South Africa's governing African National
Congress has been defeated by the opposition
Democratic Alliance in local polls in the capital
Pretoria.
The DA took 43% of the vote compared with the
ANC's 41% in Tshwane, the municipality that
includes Pretoria.
The DA will need to form a coalition in order to
secure control there.
In the country's largest city, Johannesburg, the
ANC beat the DA but fell short of an outright
majority, with 44% of the vote.
The ANC has also lost Nelson Mandela Bay
metropolitan area in the Eastern Cape, which
includes Port Elizabeth, to the DA.
End of racial politics?
It is the ANC's worst electoral performance since
it was elected to power at the end of apartheid
and the replacement of white minority rule by
democracy in 1994, and the first time since then
that it has lost control of the capital.
The DA has won 93 seats in Tshwane while the
ANC is second with 89 seats in the 214-seat
municipal council.
Click to see content: SApolls
Observers say a host of corruption scandals and
internal party squabbles are to blame for the
ANC's decline.
The South African economy has stagnated since
2008's global financial crisis, and the country has
one of the highest rates of economic inequality in
the world.
Revelations that upgrades to President Jacob
Zuma's private home were funded with $20m of
public money caused an outcry. The
Constitutional Court recently instructed Mr Zuma
to reimburse the state $507,000.
ANC's influence in decline: Milton Nkosi, BBC
News, South Africa
The municipal election result is probably the
biggest wake-up call the governing ANC has
received since it ushered in democracy in South
Africa in 1994.
Clearly the ANC still commands huge support
across the country but that support is waning. It
can no longer take it for granted that the black
majority will blindly follow it.
A good example is in the Nelson Mandela Bay
municipality, won by the DA, which has a rich
history of anti-apartheid struggle. Its new DA
mayor is Athol Trollip, who is white.
Twenty-two years after the end of apartheid,
black people are now voting on issues and not on
race. Mr Trollip, who speaks fluent Xhosa, would
not be where he is if the vast majority of black
people had not voted for him.
The party of late President Mandela, the icon of
the struggle against apartheid, still commands
strong support with about 54% of the national
vote.
The DA has received about 27%, while the radical
Economic Freedom Fighters party - contesting
local elections for the first time - has taken about
8%.
The DA's leader, 36-year-old Mmusi Maimane,
told reporters: "For far too long, the ANC has
governed South Africa with absolute impunity."

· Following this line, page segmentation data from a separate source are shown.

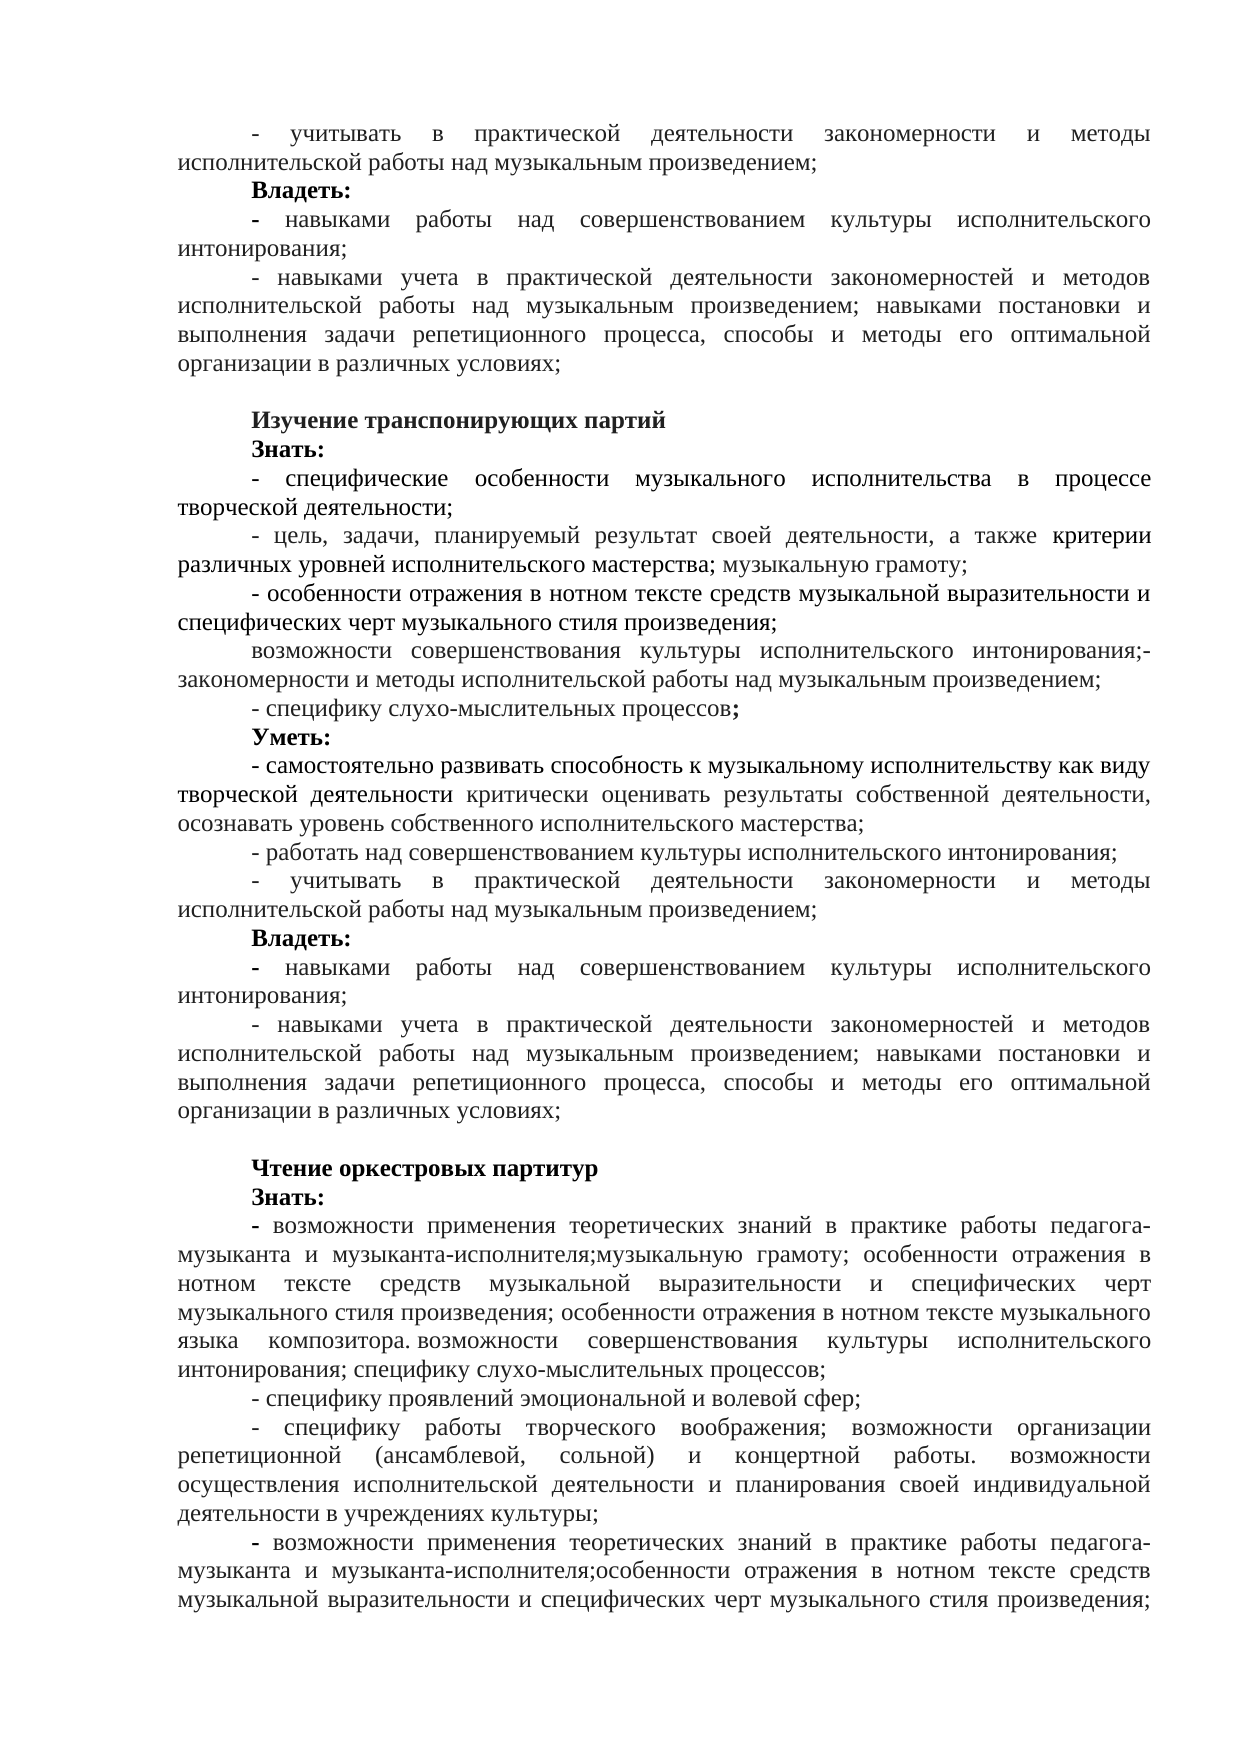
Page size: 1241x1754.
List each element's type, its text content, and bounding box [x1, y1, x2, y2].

text - цель, задачи, планируемый результат своей деятельности, а также критерии различных уровней исполнительского мастерства; музыкальную грамоту; [177, 521, 1152, 578]
text Владеть: [177, 176, 1152, 204]
text - навыками работы над совершенствованием культуры исполнительского интонирования; [177, 952, 1152, 1009]
text - самостоятельно развивать способность к музыкальному исполнительству как виду творческой деятельности критически оценивать результаты собственной деятельности, осознавать уровень собственного исполнительского мастерства; [177, 751, 1152, 837]
text - навыками работы над совершенствованием культуры исполнительского интонирования; [177, 204, 1152, 262]
text Знать: [177, 1182, 1152, 1211]
text - особенности отражения в нотном тексте средств музыкальной выразительности и специфических черт музыкального стиля произведения; [177, 578, 1152, 636]
text Владеть: [177, 923, 1152, 952]
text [177, 1527, 1152, 1613]
text Уметь: [177, 722, 1152, 751]
text - возможности применения теоретических знаний в практике работы педагога-музыканта и музыканта-исполнителя;музыкальную грамоту; особенности отражения в нотном тексте средств музыкальной выразительности и специфических черт музыкального стиля произведения; особенности отражения в нотном тексте музыкального языка композитора. возможности совершенствования культуры исполнительского интонирования; специфику слухо-мыслительных процессов; [177, 1211, 1152, 1383]
text - работать над совершенствованием культуры исполнительского интонирования; [177, 837, 1152, 866]
text - специфику проявлений эмоциональной и волевой сфер; [177, 1383, 1152, 1412]
text - учитывать в практической деятельности закономерности и методы исполнительской работы над музыкальным произведением; [177, 118, 1152, 176]
text - навыками учета в практической деятельности закономерностей и методов исполнительской работы над музыкальным произведением; навыками постановки и выполнения задачи репетиционного процесса, способы и методы его оптимальной организации в различных условиях; [177, 1009, 1152, 1124]
text - специфические особенности музыкального исполнительства в процессе творческой деятельности; [177, 463, 1152, 521]
text - специфику слухо-мыслительных процессов; [177, 693, 1152, 722]
text возможности совершенствования культуры исполнительского интонирования;- закономерности и методы исполнительской работы над музыкальным произведением; [177, 636, 1152, 693]
text Знать: [177, 434, 1152, 463]
text Чтение оркестровых партитур [177, 1153, 1152, 1182]
text Изучение транспонирующих партий [177, 406, 1152, 434]
text - навыками учета в практической деятельности закономерностей и методов исполнительской работы над музыкальным произведением; навыками постановки и выполнения задачи репетиционного процесса, способы и методы его оптимальной организации в различных условиях; [177, 262, 1152, 377]
text - учитывать в практической деятельности закономерности и методы исполнительской работы над музыкальным произведением; [177, 866, 1152, 923]
text - специфику работы творческого воображения; возможности организации репетиционной (ансамблевой, сольной) и концертной работы. возможности осуществления исполнительской деятельности и планирования своей индивидуальной деятельности в учреждениях культуры; [177, 1412, 1152, 1527]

He added that the idea that his party - which has
its roots in the non-ANC opposition to apartheid -
was a white one had been "completely shattered".
The ANC said it would "reflect and introspect
where our support has dropped".
In a brief address before the final results were
announced, 74-year-old President Zuma praised
the conduct of a vote he called largely peaceful,
free and fair.
"Our democracy is maturing," he said. "Let us get
back to work and build our country together."